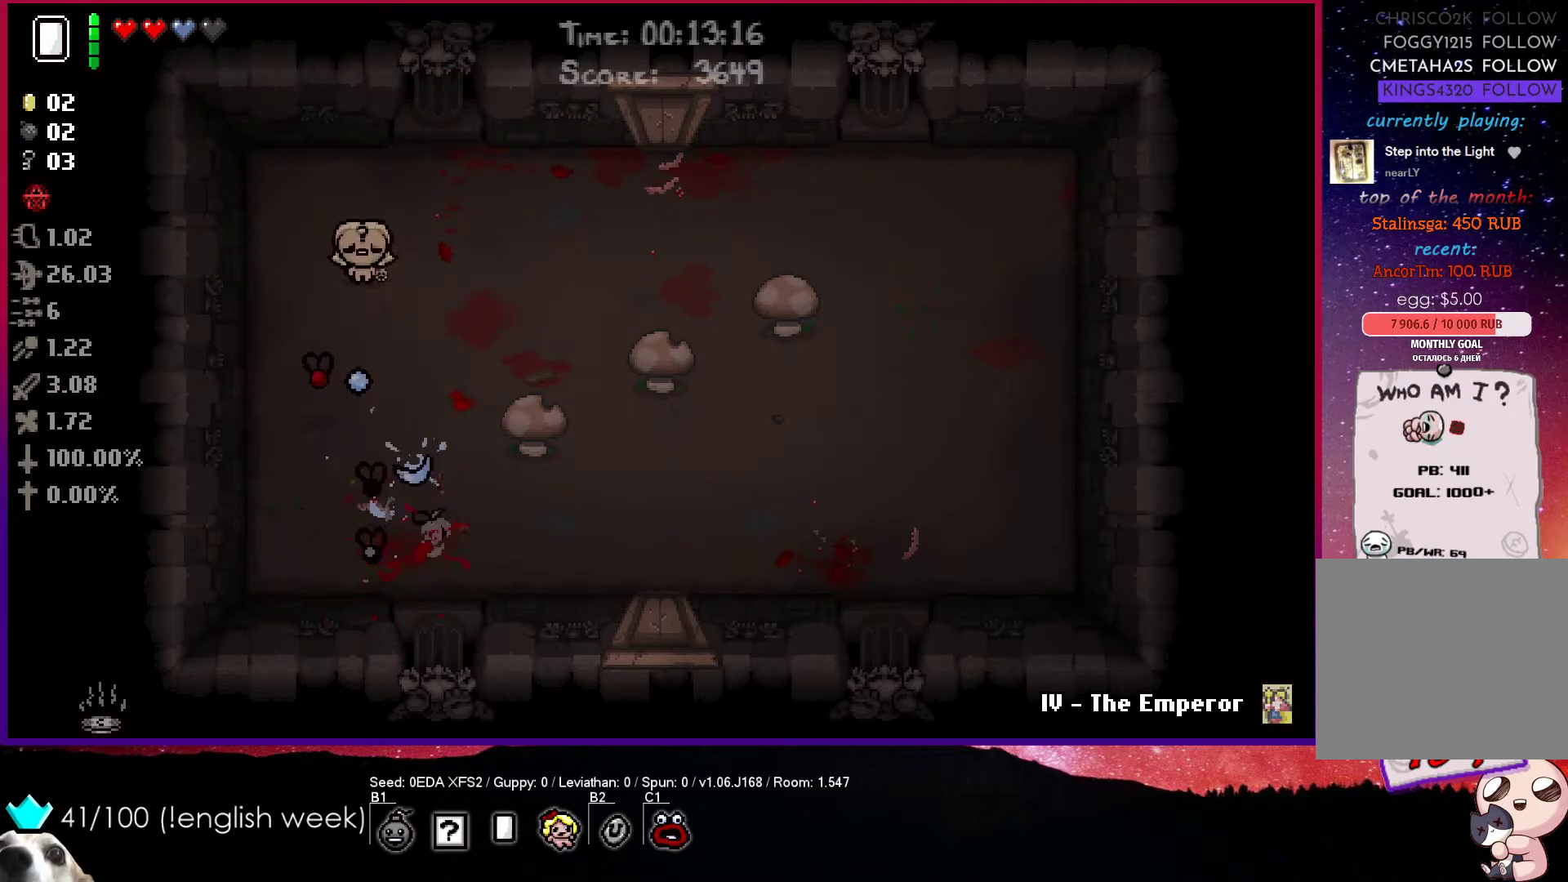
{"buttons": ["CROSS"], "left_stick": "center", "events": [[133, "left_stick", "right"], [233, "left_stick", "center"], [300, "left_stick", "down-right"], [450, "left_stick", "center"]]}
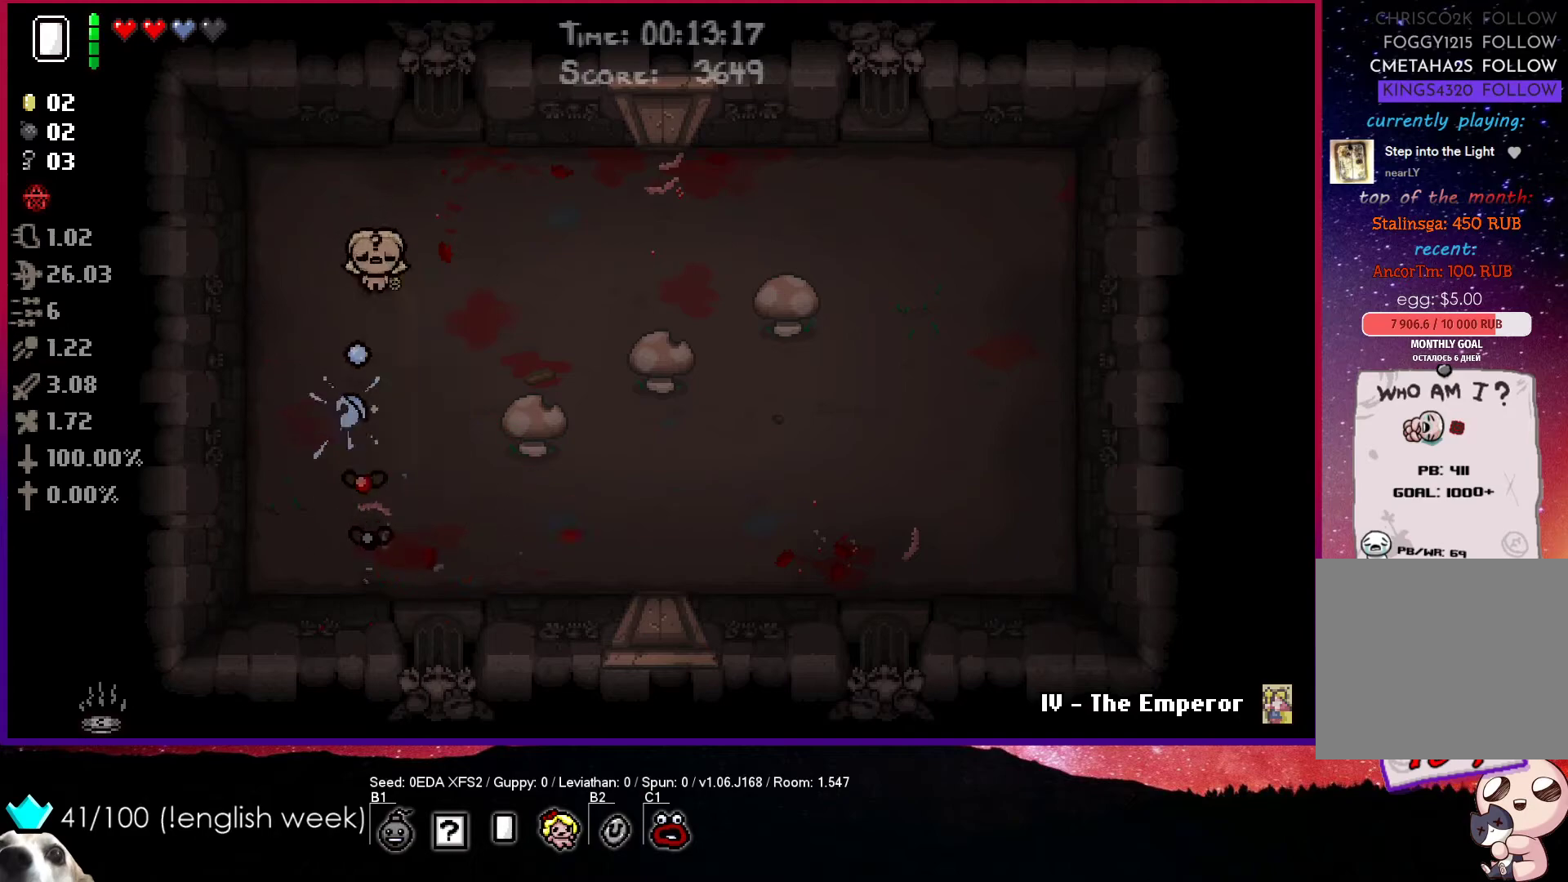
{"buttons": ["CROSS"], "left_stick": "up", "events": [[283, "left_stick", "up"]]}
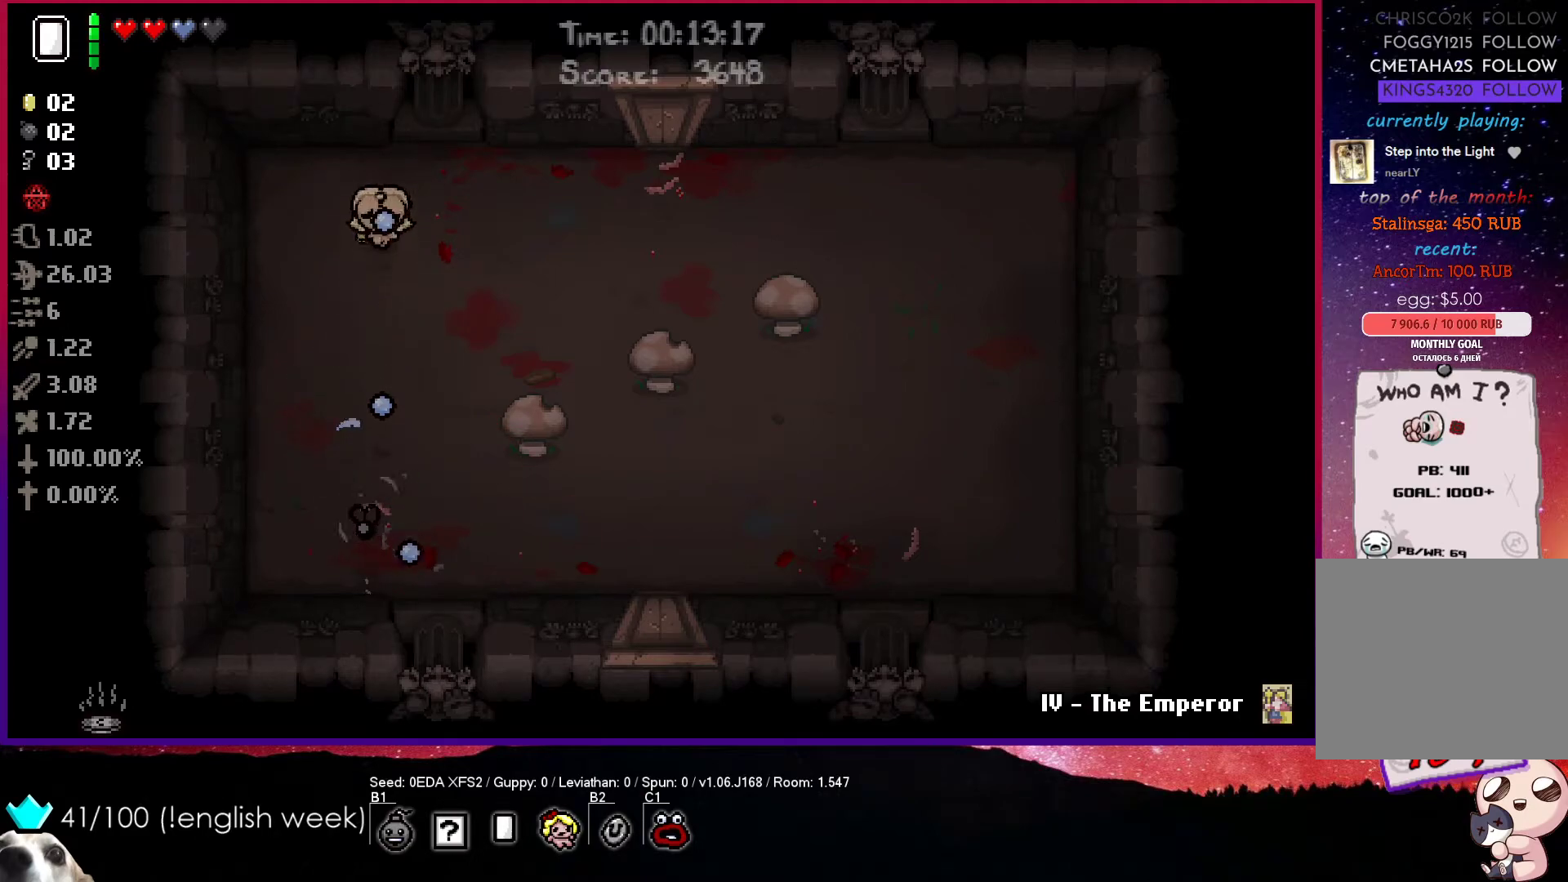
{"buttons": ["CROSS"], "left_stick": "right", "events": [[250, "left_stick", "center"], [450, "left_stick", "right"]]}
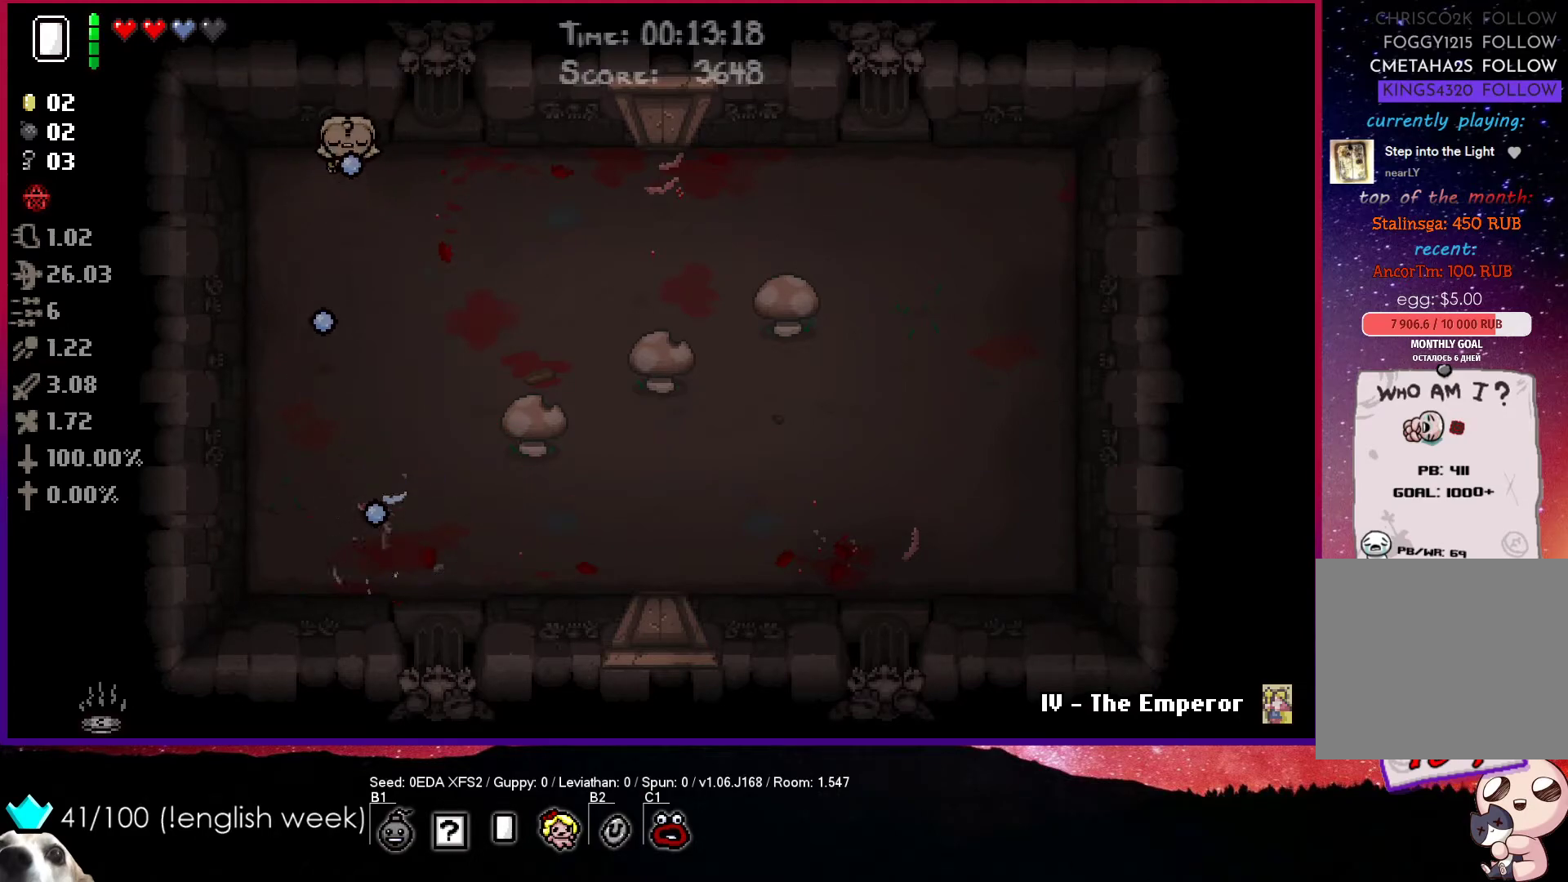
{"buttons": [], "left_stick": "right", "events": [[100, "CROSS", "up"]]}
________________
Prompt:
Set down all of the material word for word, but keep each picture out.

Response area:
{"buttons": ["CROSS"], "left_stick": "center", "events": [[133, "left_stick", "right"], [233, "left_stick", "center"], [300, "left_stick", "down-right"], [450, "left_stick", "center"]]}
{"buttons": ["CROSS"], "left_stick": "up", "events": [[283, "left_stick", "up"]]}
{"buttons": ["CROSS"], "left_stick": "right", "events": [[250, "left_stick", "center"], [450, "left_stick", "right"]]}
{"buttons": [], "left_stick": "right", "events": [[100, "CROSS", "up"]]}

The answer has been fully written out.